About this task:
Transcribe the listing below exactly, from its first line through the line with "University of Amsterdam". Omit the pictures.
** Opening Information shown block **
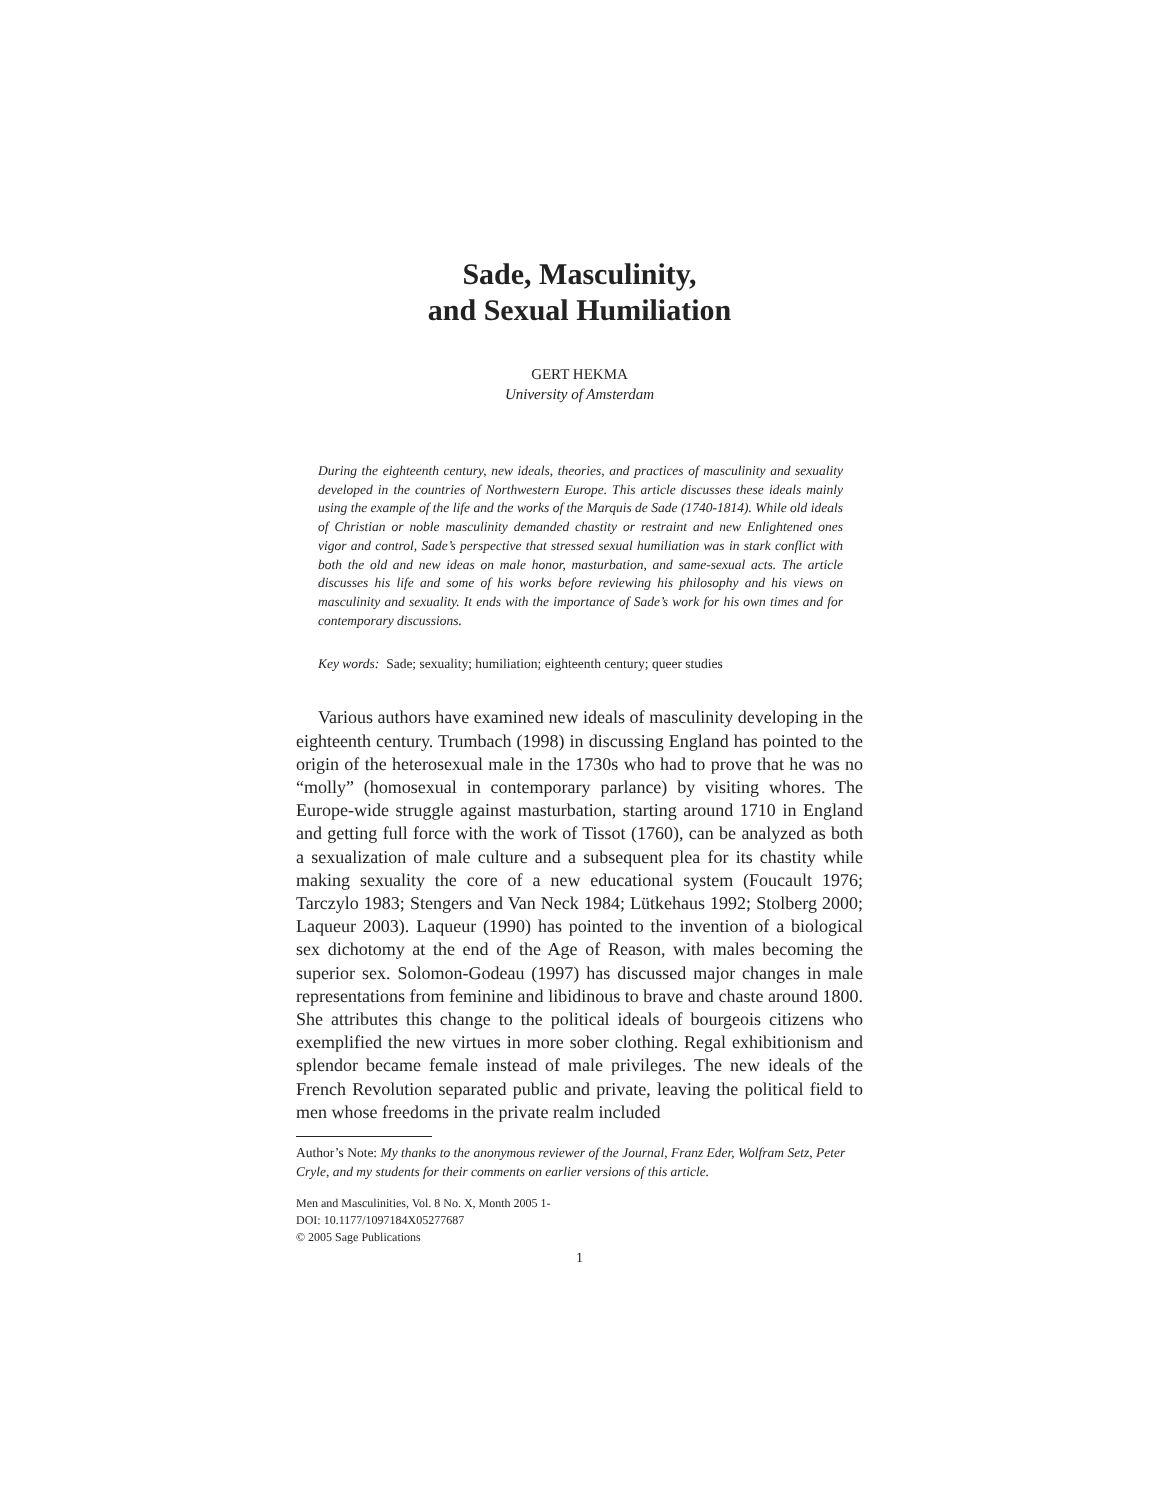Sade, Masculinity,
and Sexual Humiliation
GERT HEKMA
University of Amsterdam
During the eighteenth century, new ideals, theories, and practices of masculinity and sexuality developed in the countries of Northwestern Europe. This article discusses these ideals mainly using the example of the life and the works of the Marquis de Sade (1740-1814). While old ideals of Christian or noble masculinity demanded chastity or restraint and new Enlightened ones vigor and control, Sade’s perspective that stressed sexual humiliation was in stark conflict with both the old and new ideas on male honor, masturbation, and same-sexual acts. The article discusses his life and some of his works before reviewing his philosophy and his views on masculinity and sexuality. It ends with the importance of Sade’s work for his own times and for contemporary discussions.
Key words: Sade; sexuality; humiliation; eighteenth century; queer studies
Various authors have examined new ideals of masculinity developing in the eighteenth century. Trumbach (1998) in discussing England has pointed to the origin of the heterosexual male in the 1730s who had to prove that he was no “molly” (homosexual in contemporary parlance) by visiting whores. The Europe-wide struggle against masturbation, starting around 1710 in England and getting full force with the work of Tissot (1760), can be analyzed as both a sexualization of male culture and a subsequent plea for its chastity while making sexuality the core of a new educational system (Foucault 1976; Tarczylo 1983; Stengers and Van Neck 1984; Lütkehaus 1992; Stolberg 2000; Laqueur 2003). Laqueur (1990) has pointed to the invention of a biological sex dichotomy at the end of the Age of Reason, with males becoming the superior sex. Solomon-Godeau (1997) has discussed major changes in male representations from feminine and libidinous to brave and chaste around 1800. She attributes this change to the political ideals of bourgeois citizens who exemplified the new virtues in more sober clothing. Regal exhibitionism and splendor became female instead of male privileges. The new ideals of the French Revolution separated public and private, leaving the political field to men whose freedoms in the private realm included
Author’s Note: My thanks to the anonymous reviewer of the Journal, Franz Eder, Wolfram Setz, Peter Cryle, and my students for their comments on earlier versions of this article.
Men and Masculinities, Vol. 8 No. X, Month 2005 1-
DOI: 10.1177/1097184X05277687
© 2005 Sage Publications
1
** Closing Information shown block **
Task answer:
Sade, Masculinity,
and Sexual Humiliation
GERT HEKMA
University of Amsterdam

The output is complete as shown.